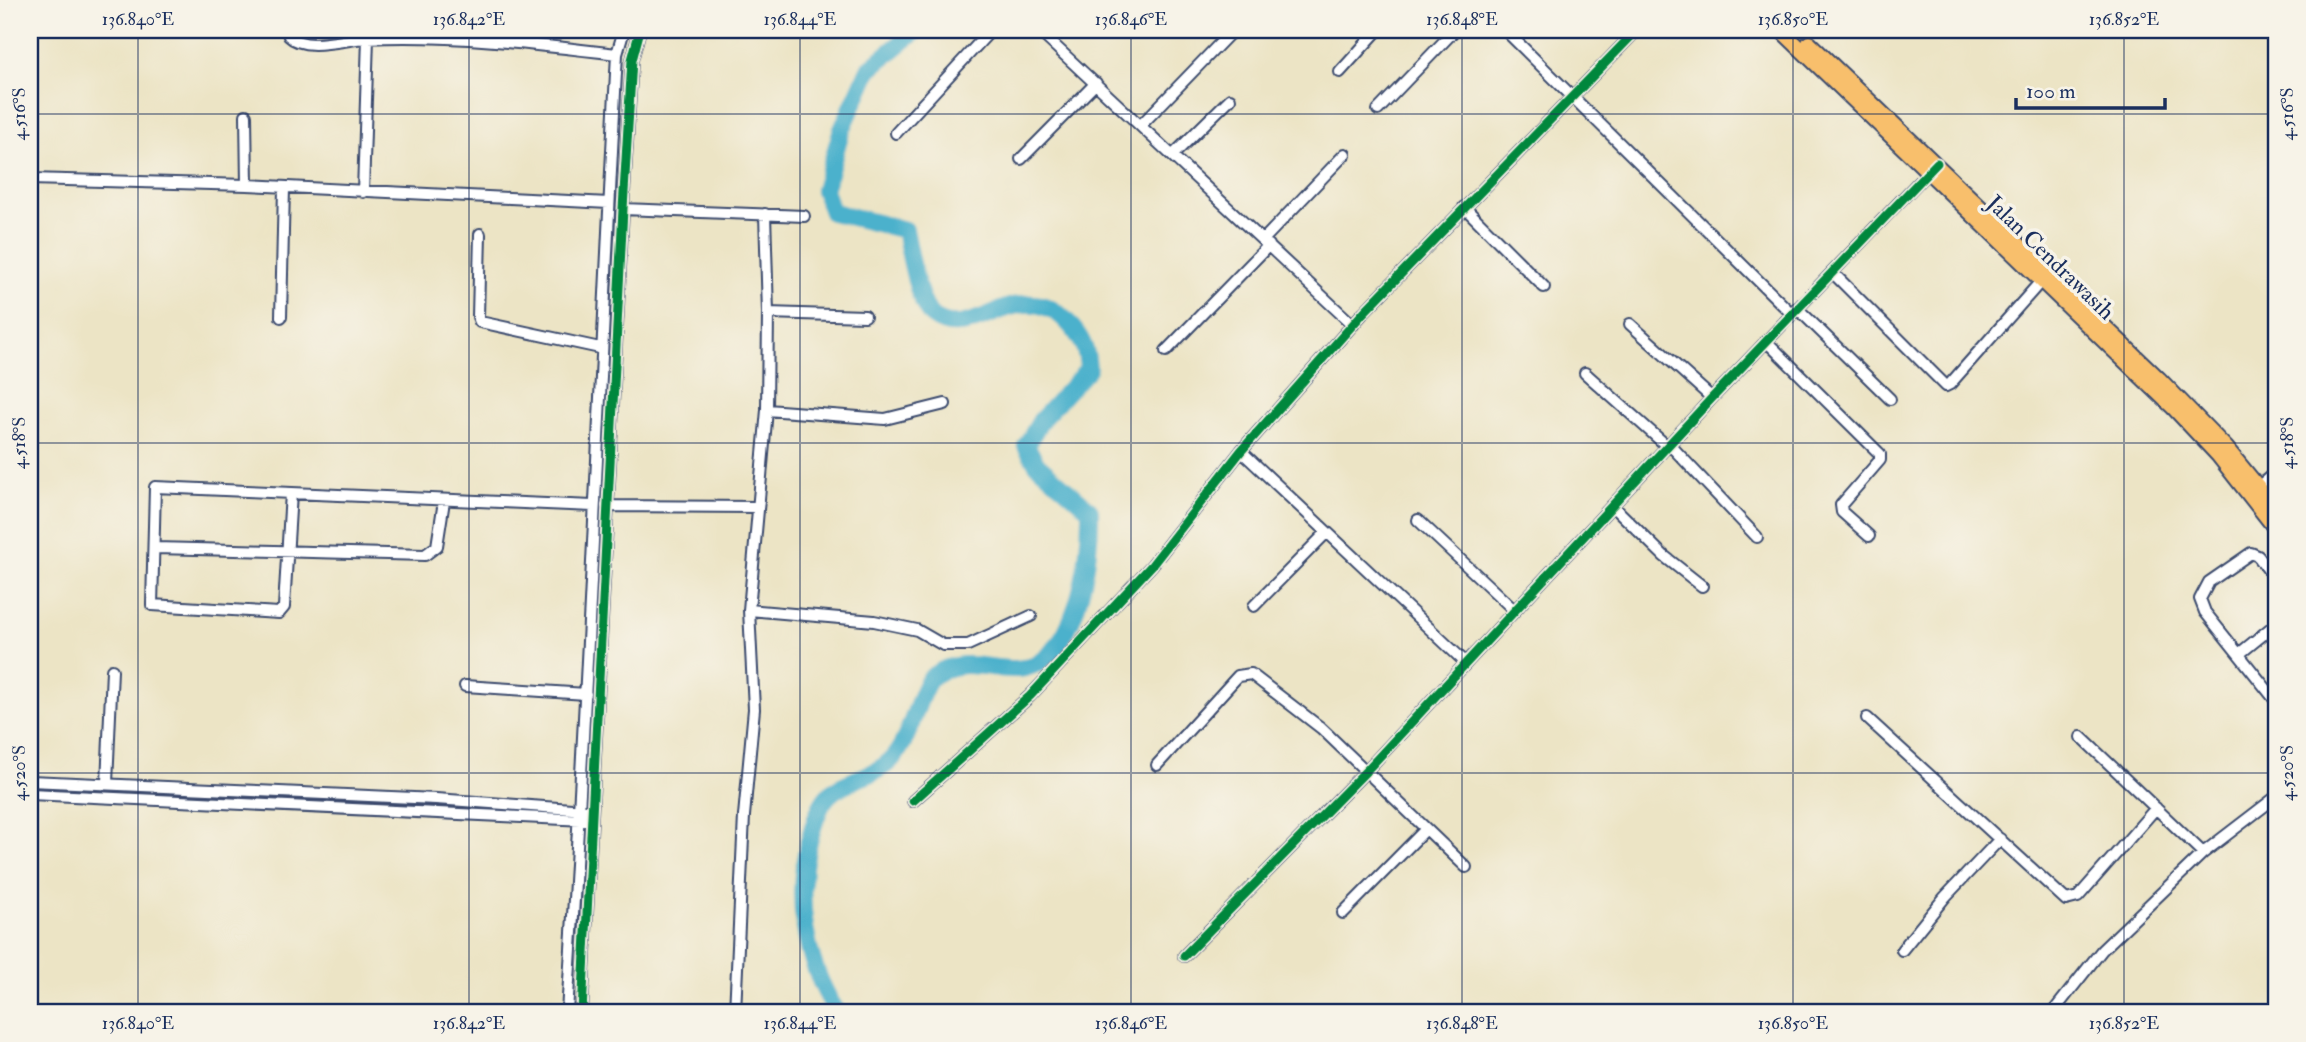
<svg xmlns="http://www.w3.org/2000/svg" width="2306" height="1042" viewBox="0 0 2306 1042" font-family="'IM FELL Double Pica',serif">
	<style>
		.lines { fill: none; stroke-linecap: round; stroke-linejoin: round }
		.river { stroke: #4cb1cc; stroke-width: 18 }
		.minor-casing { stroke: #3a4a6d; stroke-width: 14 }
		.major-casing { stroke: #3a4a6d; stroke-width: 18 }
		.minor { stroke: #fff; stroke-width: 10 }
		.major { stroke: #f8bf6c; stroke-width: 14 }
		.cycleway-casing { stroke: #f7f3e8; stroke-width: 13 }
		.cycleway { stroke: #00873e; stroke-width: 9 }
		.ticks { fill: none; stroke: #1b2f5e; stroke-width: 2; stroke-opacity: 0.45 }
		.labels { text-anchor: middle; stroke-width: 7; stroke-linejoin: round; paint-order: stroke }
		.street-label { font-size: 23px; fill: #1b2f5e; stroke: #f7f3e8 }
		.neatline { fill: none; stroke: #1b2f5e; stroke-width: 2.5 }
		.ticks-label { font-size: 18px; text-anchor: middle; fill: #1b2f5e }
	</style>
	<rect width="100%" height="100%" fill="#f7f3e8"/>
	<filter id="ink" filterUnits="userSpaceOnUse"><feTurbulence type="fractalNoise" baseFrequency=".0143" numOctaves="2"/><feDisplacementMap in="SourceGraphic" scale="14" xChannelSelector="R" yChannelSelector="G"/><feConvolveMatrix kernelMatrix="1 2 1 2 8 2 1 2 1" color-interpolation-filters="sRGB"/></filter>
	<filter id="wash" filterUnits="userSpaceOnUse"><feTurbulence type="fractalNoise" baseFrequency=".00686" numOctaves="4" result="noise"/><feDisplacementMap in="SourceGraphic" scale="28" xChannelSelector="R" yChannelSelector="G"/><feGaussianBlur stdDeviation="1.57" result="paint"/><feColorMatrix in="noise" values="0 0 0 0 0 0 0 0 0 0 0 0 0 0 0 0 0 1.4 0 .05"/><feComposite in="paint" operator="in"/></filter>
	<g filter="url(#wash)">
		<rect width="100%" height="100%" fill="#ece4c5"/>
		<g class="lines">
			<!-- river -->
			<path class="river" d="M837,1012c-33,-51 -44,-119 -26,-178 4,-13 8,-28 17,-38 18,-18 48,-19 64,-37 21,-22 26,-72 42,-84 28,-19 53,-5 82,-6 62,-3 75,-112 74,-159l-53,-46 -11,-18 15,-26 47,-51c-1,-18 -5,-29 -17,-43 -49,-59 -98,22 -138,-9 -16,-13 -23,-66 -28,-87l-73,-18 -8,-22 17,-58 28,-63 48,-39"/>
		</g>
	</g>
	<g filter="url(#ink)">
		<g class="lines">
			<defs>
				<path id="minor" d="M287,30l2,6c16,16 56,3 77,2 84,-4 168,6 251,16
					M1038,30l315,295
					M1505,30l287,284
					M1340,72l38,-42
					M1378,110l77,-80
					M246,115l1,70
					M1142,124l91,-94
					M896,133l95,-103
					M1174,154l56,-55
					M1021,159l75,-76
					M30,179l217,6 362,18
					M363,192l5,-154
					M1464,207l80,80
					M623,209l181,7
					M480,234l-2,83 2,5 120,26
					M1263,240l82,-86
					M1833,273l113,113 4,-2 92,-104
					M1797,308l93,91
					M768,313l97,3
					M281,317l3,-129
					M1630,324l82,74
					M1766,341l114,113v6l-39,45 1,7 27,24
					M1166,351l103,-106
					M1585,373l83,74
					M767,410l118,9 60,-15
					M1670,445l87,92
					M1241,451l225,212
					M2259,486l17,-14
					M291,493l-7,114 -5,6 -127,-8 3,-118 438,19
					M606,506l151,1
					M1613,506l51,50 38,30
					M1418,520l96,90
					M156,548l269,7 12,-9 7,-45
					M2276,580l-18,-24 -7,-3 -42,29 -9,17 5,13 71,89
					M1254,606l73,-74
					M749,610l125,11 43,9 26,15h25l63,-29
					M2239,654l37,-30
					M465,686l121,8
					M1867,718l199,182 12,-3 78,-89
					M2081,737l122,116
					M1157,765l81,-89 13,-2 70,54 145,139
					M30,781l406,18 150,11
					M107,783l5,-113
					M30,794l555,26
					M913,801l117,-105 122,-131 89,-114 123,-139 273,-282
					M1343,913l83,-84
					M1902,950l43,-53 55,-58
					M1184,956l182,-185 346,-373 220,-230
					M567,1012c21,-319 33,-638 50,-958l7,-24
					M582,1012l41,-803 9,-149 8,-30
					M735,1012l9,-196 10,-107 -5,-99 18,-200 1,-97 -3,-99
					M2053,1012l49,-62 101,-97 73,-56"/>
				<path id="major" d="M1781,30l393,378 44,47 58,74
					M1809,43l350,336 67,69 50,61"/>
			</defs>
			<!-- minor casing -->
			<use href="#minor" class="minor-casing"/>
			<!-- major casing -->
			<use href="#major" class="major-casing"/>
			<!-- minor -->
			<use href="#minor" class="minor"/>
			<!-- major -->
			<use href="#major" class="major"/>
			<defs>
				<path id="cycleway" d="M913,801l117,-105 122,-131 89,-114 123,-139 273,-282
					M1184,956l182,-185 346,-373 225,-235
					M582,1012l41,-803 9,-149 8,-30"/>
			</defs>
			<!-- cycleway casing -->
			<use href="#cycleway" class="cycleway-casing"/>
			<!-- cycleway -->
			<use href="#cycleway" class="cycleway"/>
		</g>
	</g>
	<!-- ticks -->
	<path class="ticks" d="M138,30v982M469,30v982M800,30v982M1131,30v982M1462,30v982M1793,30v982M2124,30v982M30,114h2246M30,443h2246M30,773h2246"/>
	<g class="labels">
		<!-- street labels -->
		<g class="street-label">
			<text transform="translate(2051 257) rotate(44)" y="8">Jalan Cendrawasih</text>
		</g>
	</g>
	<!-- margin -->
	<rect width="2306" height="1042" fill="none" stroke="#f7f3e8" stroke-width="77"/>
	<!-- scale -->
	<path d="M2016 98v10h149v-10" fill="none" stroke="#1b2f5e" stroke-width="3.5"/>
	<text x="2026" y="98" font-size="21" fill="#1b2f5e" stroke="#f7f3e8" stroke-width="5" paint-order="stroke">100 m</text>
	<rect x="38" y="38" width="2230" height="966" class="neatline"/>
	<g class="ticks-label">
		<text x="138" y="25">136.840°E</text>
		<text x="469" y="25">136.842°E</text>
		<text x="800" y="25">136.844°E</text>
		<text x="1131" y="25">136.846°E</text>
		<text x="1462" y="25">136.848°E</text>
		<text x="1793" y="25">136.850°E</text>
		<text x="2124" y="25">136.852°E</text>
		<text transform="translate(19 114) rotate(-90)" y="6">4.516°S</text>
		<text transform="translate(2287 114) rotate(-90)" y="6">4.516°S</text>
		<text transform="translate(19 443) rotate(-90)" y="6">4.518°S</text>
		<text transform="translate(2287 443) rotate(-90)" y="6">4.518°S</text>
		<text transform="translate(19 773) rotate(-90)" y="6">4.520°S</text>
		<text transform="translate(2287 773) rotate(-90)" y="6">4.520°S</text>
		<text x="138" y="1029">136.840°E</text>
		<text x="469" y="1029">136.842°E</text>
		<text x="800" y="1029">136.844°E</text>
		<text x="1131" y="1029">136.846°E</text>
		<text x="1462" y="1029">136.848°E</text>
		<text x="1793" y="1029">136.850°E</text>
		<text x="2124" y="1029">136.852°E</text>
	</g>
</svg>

☆ ☆ ☆ ☆ ☆ ☆ ☆

In the listing above, show every line with the word "anchor".

§ Solution to this task
		.labels { text-anchor: middle; stroke-width: 7; stroke-linejoin: round; paint-order: stroke }
		.ticks-label { font-size: 18px; text-anchor: middle; fill: #1b2f5e }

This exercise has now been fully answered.